23:53 DH: But a cat just turns into a sad little meat loaf, and starts sneezing right?

23:57 DD: Right.

23:57 DH: They be like tuck their paws underneath her, and tuck her head down, and squints her eyes shut, that's the picture of a sad cat in a vet clinic or a shelter. It's not as obvious.

24:08 DD: Right. And so can you speak a little... And again, this is... I have the advantage knowing this answer, and I think it is just incredibly cool how... What you found is being incorporated in clinics and shelters. I bet you there are a lot of people listening who have seen this type of a cage structure when they go to, for example, Petco, and you go to pick up your dog food, and I always make a trip into the cat room, of course. Or if you go to a lot of shelters, what your design recommendations, what they're now seeing there and who's using it?

24:44 DH: Yeah, so I'll just say to go to your point about cats are different than dogs. We know that cats are much more place associated creatures. Your dog thinks it's fun to go for a walk. A cat does not. That's why we're seeing more and more veterinary practices where you actually do home visits for cats, because you can make the veterinary clinic a more friendly place for cats and that's important sometimes cats need to come in, but ultimately, the cat preference would be not go see you.

25:13 DD: Right, right.

25:14 DH: You come see her right?

25:16 DD: Right.

25:17 DH: And so we recognize that just the way we've been accustomed to housing cats it requires us to remove them from that housing unit just for daily cleaning and care; if the cage is a big mess then you have to take the cat out and set her aside or clean around her and wipe, and it's disruptive. So that was one reason why a larger cage with two compartments was really important in reducing stress and reducing disease. Of course, also just enough room for the cat to stretch out to his full body length, and engage in some normal behaviors, and walk a few steps but also really importantly, having separation between the litter box and the food and water, and again that's a difference we understand about cats they're so much more fastidious than our dog friends right?

26:05 DD: Right, right.

26:05 DH: They're not going to want to eat or drink, if they've kicked kitty litter into their food and water bowl. And so we can provide them with great food, but they're not going to eat it if there's poop in there.

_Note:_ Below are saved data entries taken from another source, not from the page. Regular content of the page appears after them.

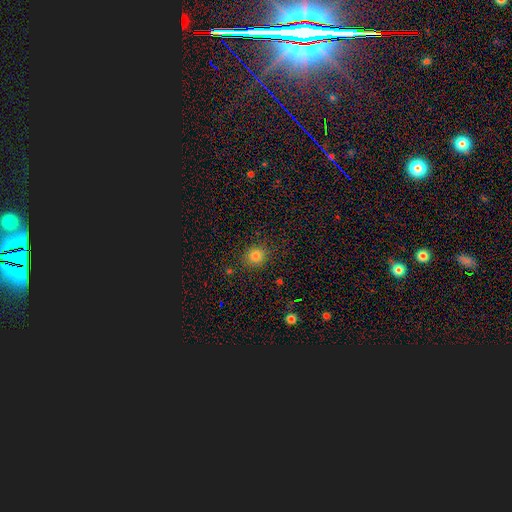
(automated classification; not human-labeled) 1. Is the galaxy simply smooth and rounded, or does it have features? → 81% smooth, 14% star or artifact, 5% featured or disk.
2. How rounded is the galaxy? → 84% round, 15% in between, 1% cigar-shaped.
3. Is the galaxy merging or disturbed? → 87% none, 9% minor disturbance, 3% major disturbance, 2% merger.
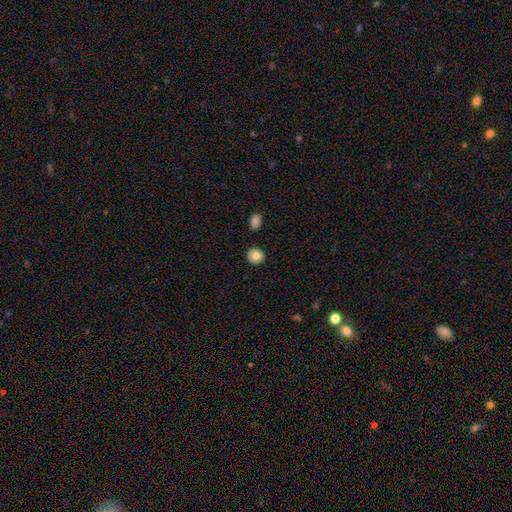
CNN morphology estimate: Smooth or featured: smooth — 83% (star or artifact — 9%)
How rounded: round — 89% (in between — 10%)
Merging: none — 89% (minor disturbance — 7%)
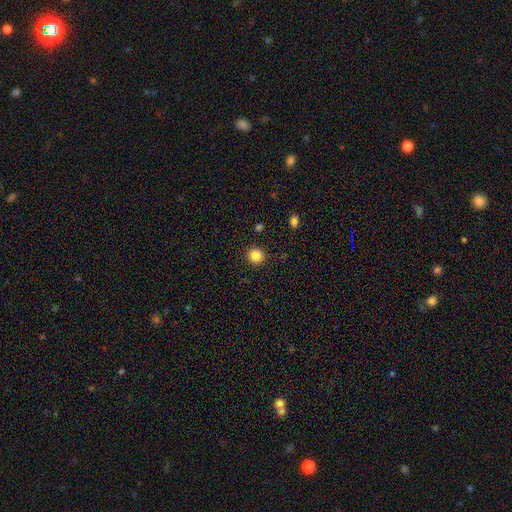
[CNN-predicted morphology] Smooth or featured? Predicted: smooth (p=0.86). How rounded? Predicted: round (p=0.92). Merging? Predicted: none (p=0.91).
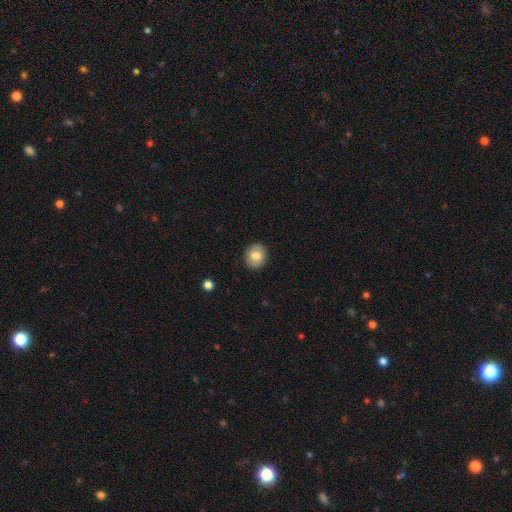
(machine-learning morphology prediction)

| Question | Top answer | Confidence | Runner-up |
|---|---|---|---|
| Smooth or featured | smooth | 73% | featured or disk (19%) |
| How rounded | round | 68% | in between (31%) |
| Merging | none | 87% | minor disturbance (9%) |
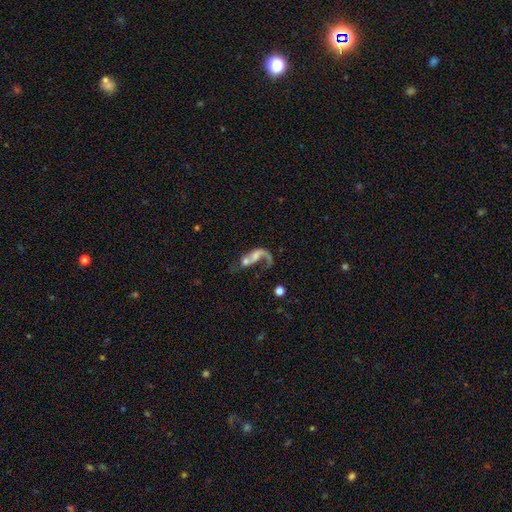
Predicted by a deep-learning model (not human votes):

26:17 DD: Right, right, right, right, or even the... Yeah when they're close by. And I think for a lot of us who've had been in practice I think we've all used the IV fluid boxes for shelters. I think we learned right that they like a little hiding place that's a good thing for them that they're not just in front of us. And I think in your cage design, there's that kind of stuff. Tell us a little bit about... because I think these were really fun with some of the gyrations you went through to design these cages, your prototypes because you guys if you ever need home remodeling for anyone who's listening, you might want to call Dr. Hurley, because they did a great job. So tell us, because this is just great how you guys designed these.

27:08 DH: These are really the doing of my colleague, Dr. Denae Wagner, who came to us from a livestock background, but also is kind of a MacGyver and an inventor and a builder. We realized, if you've ever been in a sort of a typical veterinary practice or animal shelter, there used to just be these about 2-foot x 2-foot stainless steel box cages. And we recognized that we were not going to be able to give all the shelters millions of dollar grants to get all new cages. And these stainless steel cages will last for a century. And so we actually saw one shelter that had cut holes between these two 2 x 2 stainless steel single unit cages and that actually makes a perfectly good unit that keeps the litter and the bed and the food and water separately. You don't have to move the cat all around and so Dr. Wagner's innovation was to find a plasma saw, which is a fantastic thing that like shoots flames, going back to that whole flame thrower that I needed, I really did it turns out. We needed it to cut hole, to cut through stainless steel like a knife through butter like, it's incredible to watch. And then she'd cut a plastic pipe into an aided circle and just stick that in there and stick a little protective layer of silicon around it and the first shelter that I installed is one of the first shelters in Minneapolis that Animal Humane Society there used pipe lights to close the doors when they needed to because pipe lights just fit right in there and they'd screw them together.

[laughter]

28:43 DH: So for years Dr. Wagner did that. Like, she would actually go and retrofit cages and we'd train someone handy on the shelter team or handy volunteer. Yeah, there's another tool you can use that's called the nimbler that just bites through the steel, but it still was pretty complicated shelters to do. You had to have someone who was pretty handy. There was no pre-made thing. And so Dr. Wagner collaborated with some folks to... Actually, first, we got a 3D printer and worked with the engineering team here to develop a... To print out a prototype. So we printed the first... It's called a portal that connects to stainless steel cages. And then we got a gift from a couple of generous donors to actually have a manufacturing group make a plastic injection mold so we could make these portals and now they... Like, it's a sleeve and you can just cut the holes between cages and put it in between cages of varying widths and different types and there's a door that goes on that you can open and shut so you can keep the cat on one side or the other. And brought those to market and now Shor-Line cage manufacturing now makes and distributes those internationally.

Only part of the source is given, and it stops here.